Exercise requirements — In the material below, some lines carry "linejoin". Copy each such line.
───── Listed records
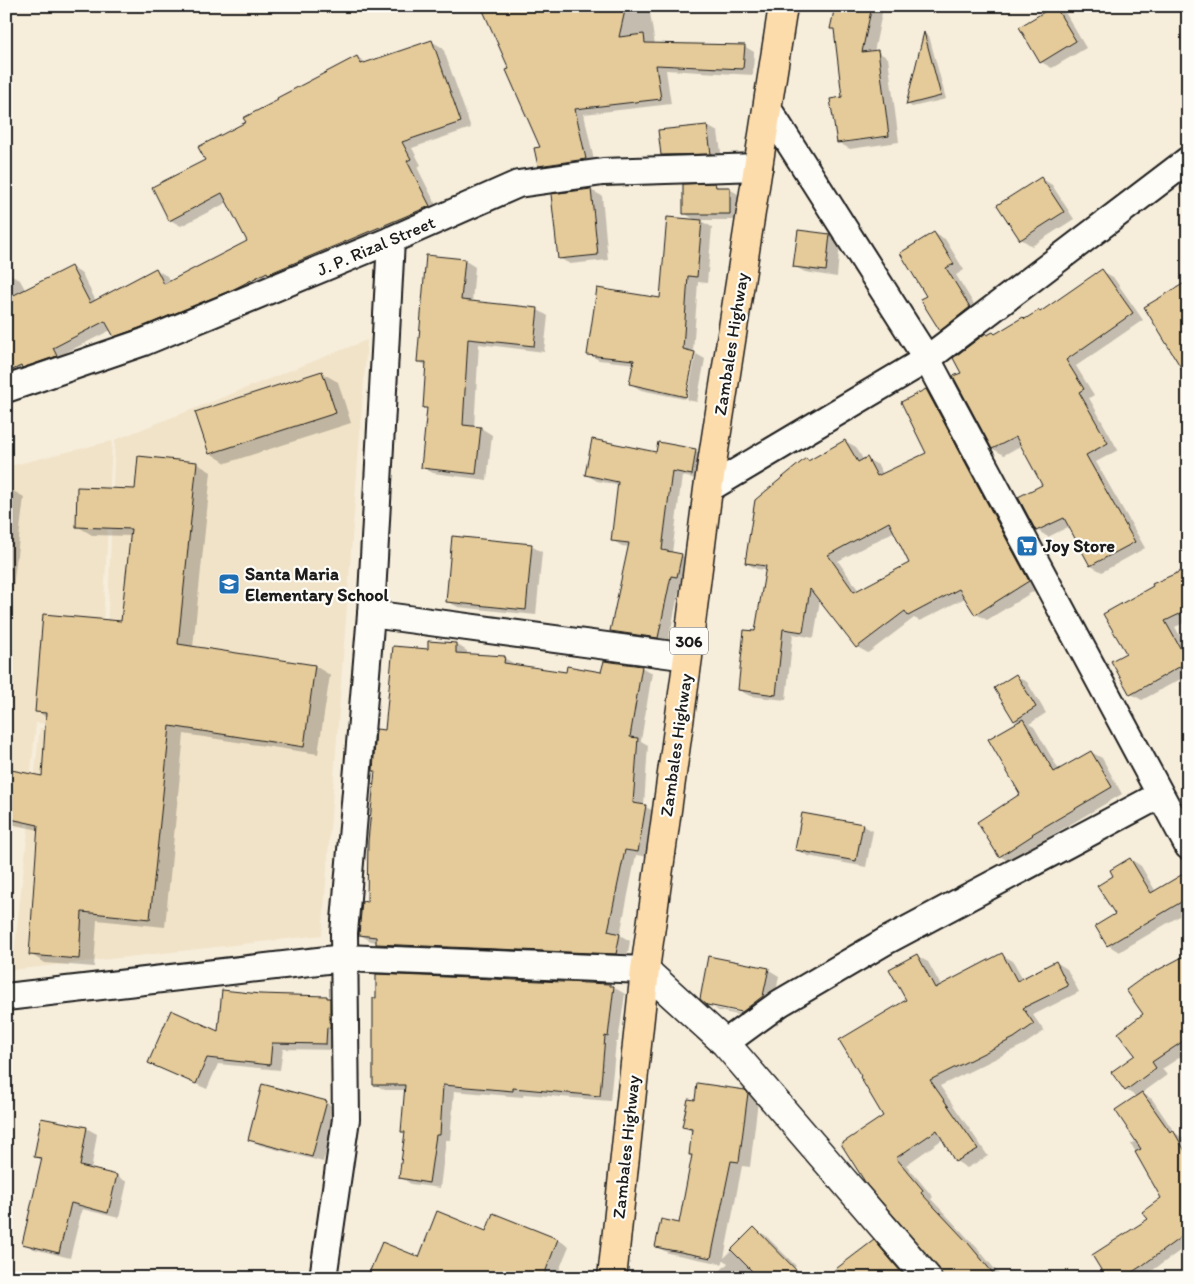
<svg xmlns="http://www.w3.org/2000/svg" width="1194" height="1284" viewBox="0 0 1194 1284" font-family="Itim,sans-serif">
  <rect width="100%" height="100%" fill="#f6eddb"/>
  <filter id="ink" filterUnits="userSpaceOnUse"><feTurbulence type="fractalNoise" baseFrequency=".02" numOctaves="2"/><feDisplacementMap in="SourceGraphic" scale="10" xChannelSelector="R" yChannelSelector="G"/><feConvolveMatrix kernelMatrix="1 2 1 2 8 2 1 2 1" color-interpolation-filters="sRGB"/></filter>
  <g filter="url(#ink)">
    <g fill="#f1e3c8">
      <polygon points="367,340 322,935 12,970 40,728 103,732 115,440"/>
      <polygon points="112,441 98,726 36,723 25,827 6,826 6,467"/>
    </g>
    <g fill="#0003" fill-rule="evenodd">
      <polygon points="483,6 649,6 655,45 744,46 754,52 753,75 666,70 671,104 584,114 595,165 549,171 539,165 542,148 510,70"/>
      <polygon points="836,6 880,6 883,8 874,52 878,52 888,58 899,142 850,149 839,143 843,98"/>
      <polygon points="1055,7 1066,14 1086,48 1052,68 1041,62"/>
      <polygon points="925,34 929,36 946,99 912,107 908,104"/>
      <polygon points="431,41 443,48 471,128 412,148 421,165 417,167 440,213 126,342 114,336 111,330 63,354 68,362 6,385 6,275 9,273 20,280 26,291 71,267 82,274 96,301 156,270 167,276 170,282 249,241 228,202 181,226 170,220 206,161 247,123 357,57 367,63"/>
      <polygon points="707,126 718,132 722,159 673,161 662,154"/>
      <polygon points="1041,178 1052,185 1074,219 1032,246 1021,239"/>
      <polygon points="1188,181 1188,200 1179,188"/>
      <polygon points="715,185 722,189 729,189 740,195 740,220 699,220 712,227 707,283 698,282 693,352 705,359 697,402 687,400 696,354 693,354 684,399 641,390 631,384 635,364 599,360 588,354 661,299 697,221 684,213"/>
      <polygon points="591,190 602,196 608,260 570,264 559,258"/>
      <polygon points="934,233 945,239 964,270 956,275 980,314 951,336 940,330 928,296"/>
      <polygon points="829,235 840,242 837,277 805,272 794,266"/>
      <polygon points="464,260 475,267 472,302 538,310 548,316 544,352 479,344 474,428 481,428 492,435 487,480 433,473 422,467 428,409 424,407 427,366 418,361"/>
      <polygon points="1102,271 1113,277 1143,320 1076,366 1094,395 1089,398 1118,450 1096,462 1145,548 1102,572 1091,566 1070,526 1048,537 1037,530 1044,486 1022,445 1004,455 993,449 955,377 962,373 986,334 989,336 996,335 1041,313"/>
      <polygon points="322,373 338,382 351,423 226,463 210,453"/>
      <path d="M 926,391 L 937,397 L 1039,588 L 987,620 L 976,614 L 965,598 L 920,621 L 914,618 L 868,653 L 857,647 L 820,600 L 814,638 L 793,634 L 786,700 L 750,696 L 739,690 L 756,632 L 766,570 L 757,569 L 746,563 L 806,459 L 810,461 L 845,441 L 856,447 L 864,461 L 867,459 L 878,465 L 883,474 L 928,454 ZM 895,531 L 911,564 L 859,591 L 838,561 Z"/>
      <polygon points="659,443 696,451 706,456 702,480 682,476 672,553 681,555 692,561 688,582 681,581 668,643 622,637 612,631 630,547 622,546 612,540 619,485 597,481 587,475 657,454"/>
      <polygon points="196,463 211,472 193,647 315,666 330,675 318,754 184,734 165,927 97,920 94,967 45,963 30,954 39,830 6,823 6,770 43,778 47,718 37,711 122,623 131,536 92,535 77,526 136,490"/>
      <polygon points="6,487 24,497 6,645"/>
      <polygon points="531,546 542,552 536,615 458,607 447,601"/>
      <polygon points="1188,569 1188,621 1175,627 1188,650 1188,675 1142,700 1131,694 1127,653"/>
      <polygon points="429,643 456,644 467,651 467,655 504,658 515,664 515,666 567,673 602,673 641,667 652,673 641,741 648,745 644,806 657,813 649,857 636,855 620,935 630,941 627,959 388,950 377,944 377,942 371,941 360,935 368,903 376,772 374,771 386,731 429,650"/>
      <polygon points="1016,676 1027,682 1046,713 1029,724 1034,727 1059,770 1091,752 1102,758 1122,794 1042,841 1043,842 1011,863 1000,856 978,823 1022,795 1020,723 1015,720"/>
      <polygon points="862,825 873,831 866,867 808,856 797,850"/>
      <polygon points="1130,859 1141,866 1156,892 1188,873 1188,911 1119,952 1108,945 1117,914 1115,877"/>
      <polygon points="1002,955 1013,961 1023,979 1056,962 1067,969 1079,992 1033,1015 1044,1031 1025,1044 940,1086 988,1156 967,1168 956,1161 943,1139 906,1165 933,1197 931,1199 979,1250 1002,1278 943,1278 940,1267 868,1184 885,1117 917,956 928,962 941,986"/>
      <polygon points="1188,955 1188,1052 1162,1069 1167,1075 1142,1093 1152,1099 1175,1133 1183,1138 1188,1146 1188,1245 1142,1278 1108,1278 1149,1219 1163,1198 1131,1144 1137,1140 1137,1097 1126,1090 1137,1055 1145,1014"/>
      <polygon points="769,970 779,976 774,1003 753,1018 719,1011 714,1008 748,1015 748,1012 709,1004"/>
      <polygon points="610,985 625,994 618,1042 616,1042 610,1101 524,1094 523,1097 454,1091 450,1140 446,1140 440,1188 411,1184 400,1177 406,1133 402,1131 405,1090 385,1090 374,1084"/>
      <polygon points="260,995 327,997 338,1003 337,1050 283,1049 280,1070 218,1064 207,1089 160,1068 149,1062 219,1033"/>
      <polygon points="263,1086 327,1103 338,1109 323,1162 260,1145 249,1139"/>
      <polygon points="744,1091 756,1098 758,1101 750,1167 742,1166 724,1258 754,1229 765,1235 796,1266 784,1278 713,1278 728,1263 723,1260 723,1264 668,1253 657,1247 680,1224 694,1156 690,1154 693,1132 683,1126 696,1102"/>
      <polygon points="86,1128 97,1134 91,1170 117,1176 127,1182 119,1218 82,1209 70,1258 34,1249 23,1243 43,1161 35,1156"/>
      <polygon points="494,1215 558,1240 569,1246 556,1278 368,1278 420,1259 487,1232"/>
      <polygon points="874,1242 885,1248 911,1278 826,1278"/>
    </g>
    <g fill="#e5cb9a" stroke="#1c1c1c" fill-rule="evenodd">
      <polygon points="481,6 626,6 619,37 644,34 645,43 745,45 743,69 656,65 661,99 575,109 586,159 538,166 534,148 540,147 506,70 509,69"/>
      <polygon points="835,6 872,6 862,52 878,50 889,136 837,143 830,99 842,97 834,29 830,29"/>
      <polygon points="1054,6 1055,6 1076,41 1040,63 1019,27"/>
      <polygon points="924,32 941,96 906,105"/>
      <polygon points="432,40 461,122 402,142 411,159 407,161 430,206 268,274 267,272 234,289 139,328 114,337 105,321 53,348 57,356 22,368 21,366 6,373 6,299 71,266 90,303 156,268 164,284 247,241 222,193 169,221 152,187 205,160 198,147 246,122 243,118 278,100 277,98 357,56 361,64"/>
      <polygon points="707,125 711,154 661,155 658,130"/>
      <polygon points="1041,177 1064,212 1020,240 997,205"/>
      <polygon points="715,183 716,187 730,187 730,214 683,214 683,184"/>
      <polygon points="591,189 598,255 558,259 551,194"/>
      <polygon points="667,217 702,220 697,277 688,276 683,349 695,352 686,397 629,384 634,360 587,355 597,288 660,298"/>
      <polygon points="798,230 830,234 826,271 793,267"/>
      <polygon points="934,232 954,264 946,268 970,307 940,331 920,299 926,296 900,253"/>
      <polygon points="426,255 465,259 461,300 538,308 534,346 468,339 463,425 481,427 476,474 421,468 427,408 423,408 426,362 417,362"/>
      <polygon points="1102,269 1133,313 1066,360 1084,389 1079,392 1108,443 1086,455 1135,542 1090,566 1064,518 1036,531 1018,497 1042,485 1016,437 992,449 953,376 961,373 953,358 986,333 987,335 993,332 995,334 1023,317 1025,319 1039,310 1040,312"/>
      <polygon points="1188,281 1188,379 1144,307"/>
      <polygon points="322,371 336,413 209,454 195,412"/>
      <path d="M 926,389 L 1029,581 L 975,615 L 959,589 L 908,616 L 905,611 L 856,648 L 810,589 L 803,632 L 783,629 L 776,695 L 738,690 L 744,630 L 755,631 L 766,566 L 745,563 L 755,500 L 806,458 L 808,461 L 845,440 L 858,462 L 867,457 L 877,476 L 926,453 L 901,402 ZM 889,522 L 909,563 L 854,592 L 828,555 Z"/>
      <polygon points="592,439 656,452 658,442 696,449 692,475 672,471 662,550 682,554 677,577 671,576 658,638 610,631 629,543 611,541 618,482 585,475"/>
      <polygon points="138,456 197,462 178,644 315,665 304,747 170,726 150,919 82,912 79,959 29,955 38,825 6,818 6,769 42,776 46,713 35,712 43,614 121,621 131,529 76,527 77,487 135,489"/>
      <polygon points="452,536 532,544 526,610 446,602"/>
      <polygon points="1188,568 1188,610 1165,621 1188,662 1130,695 1111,661 1126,653 1103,614 1153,586 1152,584"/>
      <polygon points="428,641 456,643 456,653 505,656 504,663 566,672 567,666 601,672 604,661 642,666 630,737 638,738 633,803 646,805 638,852 625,850 608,931 620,934 616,954 376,944 376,937 359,935 362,901 367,902 368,841 375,771 373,771 376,729 385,730 393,646 428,649"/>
      <polygon points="1016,674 1036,707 1014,721 994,688"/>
      <polygon points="1023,719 1054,772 1091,751 1112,787 1032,834 1033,835 999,857 977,822 1020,794 988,739"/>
      <polygon points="802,813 863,824 856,861 795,850"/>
      <polygon points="1130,858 1151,893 1188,871 1188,898 1107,946 1095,926 1115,914 1097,886 1113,876 1110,870"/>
      <polygon points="1002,953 1017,981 1056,961 1068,986 1023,1008 1034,1024 1014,1038 930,1080 978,1149 955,1162 937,1130 896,1158 923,1190 921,1193 968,1243 997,1278 942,1278 942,1275 939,1268 867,1185 841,1144 883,1116 860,1077 861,1076 839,1040 906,1000 889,969 917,954 935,988"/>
      <polygon points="1188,954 1188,1038 1152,1062 1156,1068 1125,1091 1111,1072 1135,1055 1118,1033 1143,1014 1126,990 1141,979"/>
      <polygon points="708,956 769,968 763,996 742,1012 707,1005 700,999"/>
      <polygon points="376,974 610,984 610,986 614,986 608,1037 605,1036 600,1096 513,1088 513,1091 443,1085 440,1135 436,1135 429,1183 399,1178 405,1132 401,1132 405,1085 373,1085 373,998 376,998"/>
      <polygon points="222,990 260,994 327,996 327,998 330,998 330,1028 327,1027 326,1044 272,1043 270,1065 207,1058 196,1084 148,1063 171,1010 218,1031"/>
      <polygon points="697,1083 745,1090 748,1093 739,1162 731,1161 711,1258 655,1247 661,1219 679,1223 692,1155 689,1155 692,1129 682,1127 688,1099 695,1100"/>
      <polygon points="262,1084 327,1101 312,1157 248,1140"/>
      <polygon points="1142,1092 1170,1132 1173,1130 1188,1156 1188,1232 1143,1265 1123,1278 1106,1278 1092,1255 1148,1219 1142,1212 1161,1198 1135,1152 1141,1149 1115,1110"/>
      <polygon points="41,1118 87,1127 80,1166 117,1175 108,1213 71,1203 59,1253 22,1244 42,1158 34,1157"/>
      <polygon points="437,1211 486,1231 493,1213 558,1239 543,1278 367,1278 382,1242 419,1257"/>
      <polygon points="754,1227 804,1278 759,1278 731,1250"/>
      <polygon points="874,1240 906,1278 824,1278"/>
    </g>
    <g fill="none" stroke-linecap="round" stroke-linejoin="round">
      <g stroke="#1c1c1c" stroke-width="30">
        <g id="street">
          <polyline points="768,109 927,359 1188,846"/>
          <polyline points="6,389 144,342 391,240 518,184 603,172 759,167"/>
          <polyline points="708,489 927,359 1188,160"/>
          <polyline points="371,614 688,657"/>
          <polyline points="6,997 344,958 645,970"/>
          <polyline points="725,1043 780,1003 884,942 1160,795"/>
          <polyline points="323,1278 346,1119 344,933 371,614 391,240"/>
        </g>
      </g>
      <g stroke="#1c1c1c" stroke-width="31">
        <polyline id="secondary" points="645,970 725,1043 927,1278"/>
      </g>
      <g stroke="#1c1c1c" stroke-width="31">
        <polyline id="primary" points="612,1278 645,970 688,657 691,623 708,489 783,6"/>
      </g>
      <use href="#street" stroke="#fdfcf7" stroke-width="26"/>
      <use href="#secondary" stroke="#fdfcf7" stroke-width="28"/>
      <use href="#primary" stroke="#fddcac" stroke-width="28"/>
    </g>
  </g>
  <defs>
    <g id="supermarket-square" transform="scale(1.125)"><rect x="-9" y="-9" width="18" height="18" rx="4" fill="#1f6fb2" stroke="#fdfcf7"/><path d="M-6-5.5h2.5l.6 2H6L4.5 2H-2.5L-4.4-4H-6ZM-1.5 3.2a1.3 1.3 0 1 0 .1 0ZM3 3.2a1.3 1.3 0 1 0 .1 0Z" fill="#fff"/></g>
    <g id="school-square" transform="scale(1.125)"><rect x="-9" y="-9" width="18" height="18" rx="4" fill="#1f6fb2" stroke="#fdfcf7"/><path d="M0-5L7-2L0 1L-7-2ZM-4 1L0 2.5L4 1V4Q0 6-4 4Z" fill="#fff"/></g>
  </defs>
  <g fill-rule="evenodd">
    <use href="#supermarket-square" x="1027" y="546"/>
    <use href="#school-square" x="229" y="584"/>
  </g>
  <g text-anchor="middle" stroke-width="4.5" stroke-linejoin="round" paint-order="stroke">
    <rect fill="#fdfcf7" stroke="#605f5e" stroke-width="1" x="670" y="627.5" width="38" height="27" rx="4"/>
    <g font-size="16" font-weight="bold" fill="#1c1c1c">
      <text x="689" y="647">306</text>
    </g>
    <g font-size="18" fill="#1c1c1c" stroke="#fdfcf7">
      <text transform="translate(376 246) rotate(-23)" y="6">J. P. Rizal Street</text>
      <text transform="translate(731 344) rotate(-81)" y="6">Zambales Highway</text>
      <text transform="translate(676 745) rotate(-82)" y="6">Zambales Highway</text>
      <text transform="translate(626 1147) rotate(-84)" y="6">Zambales Highway</text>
    </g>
    <g font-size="18" font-weight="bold" fill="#1c1c1c" stroke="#fdfcf7" text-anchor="start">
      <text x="1043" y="552">Joy Store</text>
      <text x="245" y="580">Santa Maria<tspan x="245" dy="21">Elementary School</tspan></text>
    </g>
  </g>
  <rect width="1194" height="1284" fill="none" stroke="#fdfcf7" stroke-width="25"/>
  <rect x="12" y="12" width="1169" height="1259" fill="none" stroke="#1c1c1c" stroke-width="2" filter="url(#ink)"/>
</svg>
──────────
Expected answer —
    <g fill="none" stroke-linecap="round" stroke-linejoin="round">
  <g text-anchor="middle" stroke-width="4.5" stroke-linejoin="round" paint-order="stroke">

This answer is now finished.